• [INPUT FOR THIS TASK]:
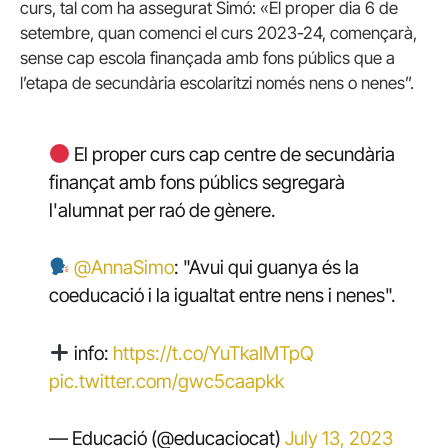
curs, tal com ha assegurat Simó: «El proper dia 6 de
setembre, quan comenci el curs 2023-24, començarà,
sense cap escola finançada amb fons públics que a
l’etapa de secundària escolaritzi només nens o nenes”.
El proper curs cap centre de secundària
finançat amb fons públics segregarà
l'alumnat per raó de gènere.
@AnnaSimo
: "Avui qui guanya és la
coeducació i la igualtat entre nens i nenes".
info:
https://t.co/YuTkaIMTpQ
pic.twitter.com/gwc5caapkk
— Educació (@educaciocat)
July 13, 2023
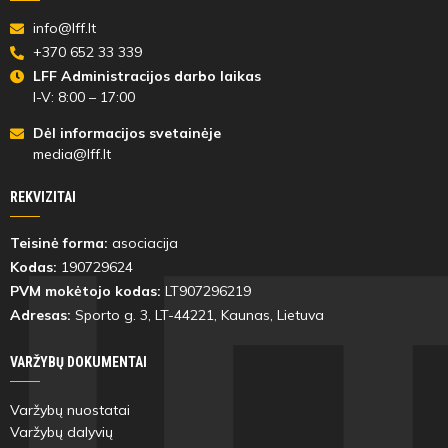
info@lff.lt
Deividas
+370 652 33 339
Maciulevičius
LFF Administracijos darbo laikas
I-V: 8:00 – 17:00
Dėl informacijos svetainėje
media@lff.lt
29'
min
REKVIZITAI
Teisinė forma:
asociacija
Gytis
Kodas:
190729624
Vaivada
PVM mokėtojo kodas:
LT907296219
Adresas:
Sporto g. 3, LT-
44221
, Kaunas, Lietuva
VARŽYBŲ DOKUMENTAI
29'
min
Varžybų nuostatai
Varžybų dalyvių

• [EXERCISE]: Nothing before the line containing "Dėl informacijos svetainėje" should be repeated; repeat that line and all later lines through the end of the data above, exactly.

• [RESPONSE TO THIS EXERCISE]:
Dėl informacijos svetainėje
media@lff.lt
29'
min
REKVIZITAI
Teisinė forma:
asociacija
Gytis
Kodas:
190729624
Vaivada
PVM mokėtojo kodas:
LT907296219
Adresas:
Sporto g. 3, LT-
44221
, Kaunas, Lietuva
VARŽYBŲ DOKUMENTAI
29'
min
Varžybų nuostatai
Varžybų dalyvių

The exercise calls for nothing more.